Remembering Rukminidevi | Old meets new

The curtain call is the same. The actors are different. As the lights dim on the final scene for the closing benediction, the Kalakshetra artistes arrange themselves in a semi-circle and take a bow.

I remember Rukminidevi Arundale going up on the stage, year after year, glowing in the aftermath of a performance she had carefully put together. Perhaps thinking of the long hours she had spent on every detail — the story line, research, music , choreography, training, costume, jewellery — and that carefully rehearsed final bow. Her husband George Arundale wrote of her “engaging in every possible effort to ensure absolute perfection in tradition and in every detail of presentation.”

The tradition carries on, albeit with glitches here and there.
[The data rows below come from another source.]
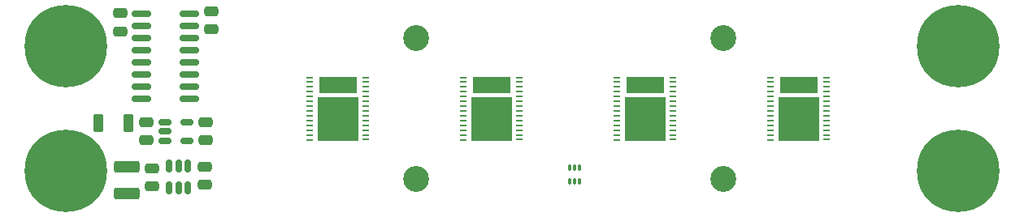
<source format=gts>
G04 #@! TF.GenerationSoftware,KiCad,Pcbnew,7.0.7-7.0.7~ubuntu22.04.1*
G04 #@! TF.CreationDate,2024-03-13T22:54:31+01:00*
G04 #@! TF.ProjectId,flexaxe,666c6578-6178-4652-9e6b-696361645f70,rev?*
G04 #@! TF.SameCoordinates,Original*
G04 #@! TF.FileFunction,Soldermask,Top*
G04 #@! TF.FilePolarity,Negative*
%FSLAX46Y46*%
G04 Gerber Fmt 4.6, Leading zero omitted, Abs format (unit mm)*
G04 Created by KiCad (PCBNEW 7.0.7-7.0.7~ubuntu22.04.1) date 2024-03-13 22:54:31*
%MOMM*%
%LPD*%
G01*
G04 APERTURE LIST*
G04 Aperture macros list*
%AMRoundRect*
0 Rectangle with rounded corners*
0 $1 Rounding radius*
0 $2 $3 $4 $5 $6 $7 $8 $9 X,Y pos of 4 corners*
0 Add a 4 corners polygon primitive as box body*
4,1,4,$2,$3,$4,$5,$6,$7,$8,$9,$2,$3,0*
0 Add four circle primitives for the rounded corners*
1,1,$1+$1,$2,$3*
1,1,$1+$1,$4,$5*
1,1,$1+$1,$6,$7*
1,1,$1+$1,$8,$9*
0 Add four rect primitives between the rounded corners*
20,1,$1+$1,$2,$3,$4,$5,0*
20,1,$1+$1,$4,$5,$6,$7,0*
20,1,$1+$1,$6,$7,$8,$9,0*
20,1,$1+$1,$8,$9,$2,$3,0*%
G04 Aperture macros list end*
%ADD10RoundRect,0.250000X-0.475000X0.250000X-0.475000X-0.250000X0.475000X-0.250000X0.475000X0.250000X0*%
%ADD11C,2.700000*%
%ADD12R,0.792000X0.221000*%
%ADD13R,3.900000X1.810000*%
%ADD14R,4.277000X4.530000*%
%ADD15RoundRect,0.150000X0.150000X-0.512500X0.150000X0.512500X-0.150000X0.512500X-0.150000X-0.512500X0*%
%ADD16RoundRect,0.150000X-0.512500X-0.150000X0.512500X-0.150000X0.512500X0.150000X-0.512500X0.150000X0*%
%ADD17C,0.900000*%
%ADD18C,8.600000*%
%ADD19RoundRect,0.150000X-0.825000X-0.150000X0.825000X-0.150000X0.825000X0.150000X-0.825000X0.150000X0*%
%ADD20RoundRect,0.050000X0.100000X-0.285000X0.100000X0.285000X-0.100000X0.285000X-0.100000X-0.285000X0*%
%ADD21RoundRect,0.250000X-1.075000X0.375000X-1.075000X-0.375000X1.075000X-0.375000X1.075000X0.375000X0*%
%ADD22RoundRect,0.250000X-0.275000X-0.700000X0.275000X-0.700000X0.275000X0.700000X-0.275000X0.700000X0*%
G04 APERTURE END LIST*
D10*
X111229000Y-88300000D03*
X111229000Y-90200000D03*
D11*
X165234000Y-89600000D03*
D12*
X122168000Y-78987000D03*
X122168000Y-79489000D03*
X122168000Y-79991000D03*
X122168000Y-80493000D03*
X122168000Y-80995000D03*
X122168000Y-81497000D03*
X122168000Y-81999000D03*
X122168000Y-82501000D03*
X122168000Y-83003000D03*
X122168000Y-83505000D03*
X122168000Y-84007000D03*
X122168000Y-84509000D03*
X122168000Y-85011000D03*
X122168000Y-85513000D03*
X128000000Y-85500000D03*
X128000000Y-85000000D03*
X128000000Y-84500000D03*
X128000000Y-84000000D03*
X128000000Y-83500000D03*
X128000000Y-83003000D03*
X128000000Y-82500000D03*
X128000000Y-81999000D03*
X128000000Y-81497000D03*
X128000000Y-80995000D03*
X128000000Y-80493000D03*
X128000000Y-80000000D03*
X128000000Y-79489000D03*
X128000000Y-79000000D03*
D13*
X125084000Y-79782000D03*
D14*
X125084000Y-83358000D03*
D15*
X107529000Y-90525000D03*
X108479000Y-90525000D03*
X109429000Y-90525000D03*
X109429000Y-88250000D03*
X108479000Y-88250000D03*
X107529000Y-88250000D03*
D16*
X107113500Y-83706000D03*
X107113500Y-84656000D03*
X107113500Y-85606000D03*
X109388500Y-85606000D03*
X109388500Y-83706000D03*
D17*
X189734000Y-91975000D03*
X187453581Y-91030419D03*
X192014419Y-91030419D03*
X186509000Y-88750000D03*
D18*
X189734000Y-88750000D03*
D17*
X192959000Y-88750000D03*
X187453581Y-86469581D03*
X192014419Y-86469581D03*
X189734000Y-85525000D03*
D11*
X133234000Y-89600000D03*
D10*
X111887000Y-72056000D03*
X111887000Y-73956000D03*
D19*
X104640400Y-72320200D03*
X104640400Y-73590200D03*
X104640400Y-74860200D03*
X104640400Y-76130200D03*
X104640400Y-77400200D03*
X104640400Y-78670200D03*
X104640400Y-79940200D03*
X104640400Y-81210200D03*
X109590400Y-81210200D03*
X109590400Y-79940200D03*
X109590400Y-78670200D03*
X109590400Y-77400200D03*
X109590400Y-76130200D03*
X109590400Y-74860200D03*
X109590400Y-73590200D03*
X109590400Y-72320200D03*
D10*
X111351000Y-83688000D03*
X111351000Y-85588000D03*
D11*
X133234000Y-74900000D03*
D17*
X96734000Y-78975000D03*
X94453581Y-78030419D03*
X99014419Y-78030419D03*
X93509000Y-75750000D03*
D18*
X96734000Y-75750000D03*
D17*
X99959000Y-75750000D03*
X94453581Y-73469581D03*
X99014419Y-73469581D03*
X96734000Y-72525000D03*
X189734000Y-78975000D03*
X187453581Y-78030419D03*
X192014419Y-78030419D03*
X186509000Y-75750000D03*
D18*
X189734000Y-75750000D03*
D17*
X192959000Y-75750000D03*
X187453581Y-73469581D03*
X192014419Y-73469581D03*
X189734000Y-72525000D03*
D10*
X105151000Y-83688000D03*
X105151000Y-85588000D03*
D12*
X138168000Y-78987000D03*
X138168000Y-79489000D03*
X138168000Y-79991000D03*
X138168000Y-80493000D03*
X138168000Y-80995000D03*
X138168000Y-81497000D03*
X138168000Y-81999000D03*
X138168000Y-82501000D03*
X138168000Y-83003000D03*
X138168000Y-83505000D03*
X138168000Y-84007000D03*
X138168000Y-84509000D03*
X138168000Y-85011000D03*
X138168000Y-85513000D03*
X144000000Y-85500000D03*
X144000000Y-85000000D03*
X144000000Y-84500000D03*
X144000000Y-84000000D03*
X144000000Y-83500000D03*
X144000000Y-83003000D03*
X144000000Y-82500000D03*
X144000000Y-81999000D03*
X144000000Y-81497000D03*
X144000000Y-80995000D03*
X144000000Y-80493000D03*
X144000000Y-80000000D03*
X144000000Y-79489000D03*
X144000000Y-79000000D03*
D13*
X141084000Y-79782000D03*
D14*
X141084000Y-83358000D03*
D20*
X149243800Y-89888400D03*
X149743800Y-89888400D03*
X150243800Y-89888400D03*
X150243800Y-88408400D03*
X149743800Y-88408400D03*
X149243800Y-88408400D03*
D21*
X103129000Y-88350000D03*
X103129000Y-91150000D03*
D12*
X170168000Y-78987000D03*
X170168000Y-79489000D03*
X170168000Y-79991000D03*
X170168000Y-80493000D03*
X170168000Y-80995000D03*
X170168000Y-81497000D03*
X170168000Y-81999000D03*
X170168000Y-82501000D03*
X170168000Y-83003000D03*
X170168000Y-83505000D03*
X170168000Y-84007000D03*
X170168000Y-84509000D03*
X170168000Y-85011000D03*
X170168000Y-85513000D03*
X176000000Y-85500000D03*
X176000000Y-85000000D03*
X176000000Y-84500000D03*
X176000000Y-84000000D03*
X176000000Y-83500000D03*
X176000000Y-83003000D03*
X176000000Y-82500000D03*
X176000000Y-81999000D03*
X176000000Y-81497000D03*
X176000000Y-80995000D03*
X176000000Y-80493000D03*
X176000000Y-80000000D03*
X176000000Y-79489000D03*
X176000000Y-79000000D03*
D13*
X173084000Y-79782000D03*
D14*
X173084000Y-83358000D03*
D12*
X154168000Y-78987000D03*
X154168000Y-79489000D03*
X154168000Y-79991000D03*
X154168000Y-80493000D03*
X154168000Y-80995000D03*
X154168000Y-81497000D03*
X154168000Y-81999000D03*
X154168000Y-82501000D03*
X154168000Y-83003000D03*
X154168000Y-83505000D03*
X154168000Y-84007000D03*
X154168000Y-84509000D03*
X154168000Y-85011000D03*
X154168000Y-85513000D03*
X160000000Y-85500000D03*
X160000000Y-85000000D03*
X160000000Y-84500000D03*
X160000000Y-84000000D03*
X160000000Y-83500000D03*
X160000000Y-83003000D03*
X160000000Y-82500000D03*
X160000000Y-81999000D03*
X160000000Y-81497000D03*
X160000000Y-80995000D03*
X160000000Y-80493000D03*
X160000000Y-80000000D03*
X160000000Y-79489000D03*
X160000000Y-79000000D03*
D13*
X157084000Y-79782000D03*
D14*
X157084000Y-83358000D03*
D10*
X102396000Y-72263000D03*
X102396000Y-74163000D03*
D22*
X100159000Y-83750000D03*
X103309000Y-83750000D03*
D11*
X165234000Y-74900000D03*
D10*
X105729000Y-88492000D03*
X105729000Y-90392000D03*
D17*
X96734000Y-91975000D03*
X94453581Y-91030419D03*
X99014419Y-91030419D03*
X93509000Y-88750000D03*
D18*
X96734000Y-88750000D03*
D17*
X99959000Y-88750000D03*
X94453581Y-86469581D03*
X99014419Y-86469581D03*
X96734000Y-85525000D03*
M02*

</source>
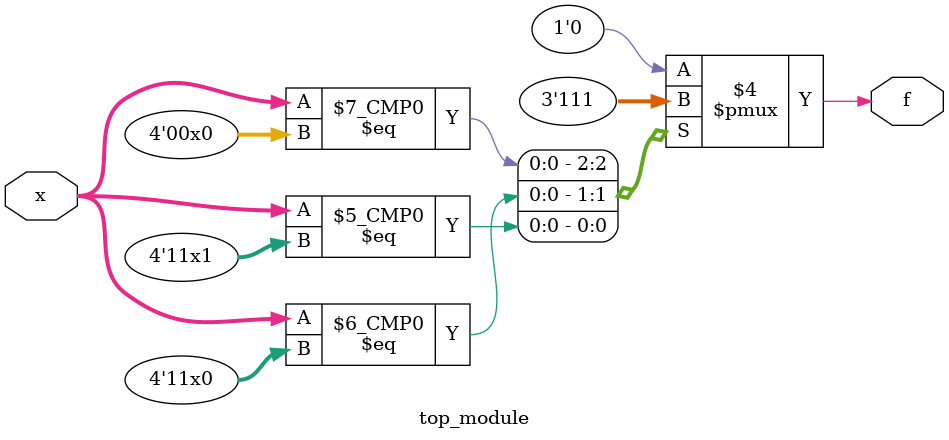
<source format=sv>
module top_module (
	input [4:1] x,
	output logic f
);

// Define the truth table for the function f
always_comb begin
	case (x)
		4'b00x0 : f = 1;    // x[3]=0, x[4]=don't care
		4'b01xx : f = 0;    // x[3]=1, x[4]=don't care
		4'b11x0 : f = 1;    // x[3]=don't care, x[4]=0
		4'b11x1 : f = 1;    // x[3]=don't care, x[4]=1
		4'b1xxx : f = 0;    // x[3]=don't care, x[4]=don't care
		4'b10x1 : f = 1;    // x[3]=1, x[4]=don't care
		default : f = 0;    // All other cases
	endcase
end

endmodule

</source>
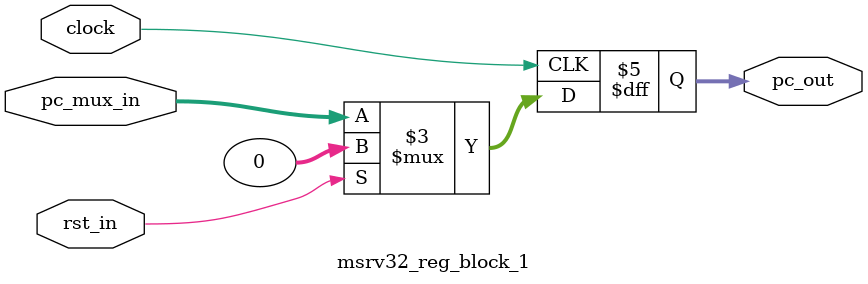
<source format=v>
/*********************************

//File Name: msrv32_reg_block_1.v

//Module Name: msrv32_reg_block_1

//Description: This module will be used to register the input signal (pipelined stage 1).

//Dependencies: msrv32_gdef.vh

//Version: 1.0

//Engineer: Nishikant

//Email: tech_support@maven-silicon.com

//************************************/


module msrv32_reg_block_1(input             clock,rst_in,
                          input      [31:0] pc_mux_in,
                          output reg [31:0] pc_out
                         );
								
   parameter BOOT_ADDRESS = 0;
   always@(posedge clock)
   begin
      if(rst_in)
         pc_out <= BOOT_ADDRESS;
      else
         pc_out <= pc_mux_in;
   end
endmodule

</source>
Rukminidevi Arundale looked at tradition not just as a resource, but also as a form of enquiry, an adventure, an unplanned but rigorous effort constantly tested and revised against the reality of the prevalent time. She was able to leverage the privilege of the position of being the wife of a bright star of the Theosophical Society, to steer the traditional dance she had learnt into a new movement. Everything that took place at her 117th birth anniversary celebrations (‘Remembering Rukminidevi,’ February 25 to March 7) at Kalakshetra was as she had planned, but younger artistes brought a different outlook to the performances. This year, three of the dance dramas she had produced in three different languages were presented, Meenakshi Vijayam in Tamil, Rukmini Kalyanam in Telugu and Paduka Pattabhisekham in Sanskrit, choreographed in 1977, 1964 and 1960, respectively.

The three dance dramas threw up three new stars for the repertory (the Kalakshetra repertory was formalised by the current director of Kalakshetra, Revathi Ramachandran, in 2019 and consists of professionals, senior members of the faculty and some of the institute’s post-graduate students). Among the new stars is former student Janet, who showed how much she had internalised the two main roles of Meenakshi in Meenakshi Vijayam and Rukmini in Rukmini Kalyanam. In the former, she was all strength and confidence, in the latter she was the lovelorn nayika. There was Srinath who was all anger and arrogance as Rukmini’s brother and all surrender as Rama’s brother Lakshmana in Paduka Pattabhisekham. K.P. Rakesh and Girish Madhu exchanged places as Rama and the nattuvangam conductor in Rukmini Kalyanam. Rakesh, known for his calm and sedate dancing, showed nuances of romance and bravery as Rama, encountering a life in the forest with Sita. The other superstars of Kalakshetra like Haripadman, Jaikrishnan, Suryanarayana Murthy and Shaly Vijayan gave good performances. The others in the repertory, particularly part-time student Sahana playing baby Meenakshi, were equally competent.

A talk on Bharatanatyam

Avanti Medhuri gave a talk on Bharatanatyam as a world form today with practitioners and academicians organising international conferences. She also spoke of scholars who have called Kalakshetra a regional, local, traditional and national institution. “Yet, Kalakshetra exceeds or falls short of all these definitions because of its historical association with the syncretic, transnational vision of the Theosophical Society,” she said.

Rukminidevi wove together ideas from traditions as diverse as Kuravanji natakams and the Bhagavatha Mela, presenting them with the modern techniques of the ballet. Being a musician and a veena player, she centred her dance dramas heavily on music, and they were rendered in the same style today by Saishankar, Hariprasad and Mithu Madhusoodan.

The pace of the dance dramas and its style may be slow going by today’s standards, but one can see the continuum between the ancient and the contemporary, with the present becoming a new setting for productions that were first created at a time when nothing like this had been seen before.

The writer is a cultural activist and Gandhian scholar.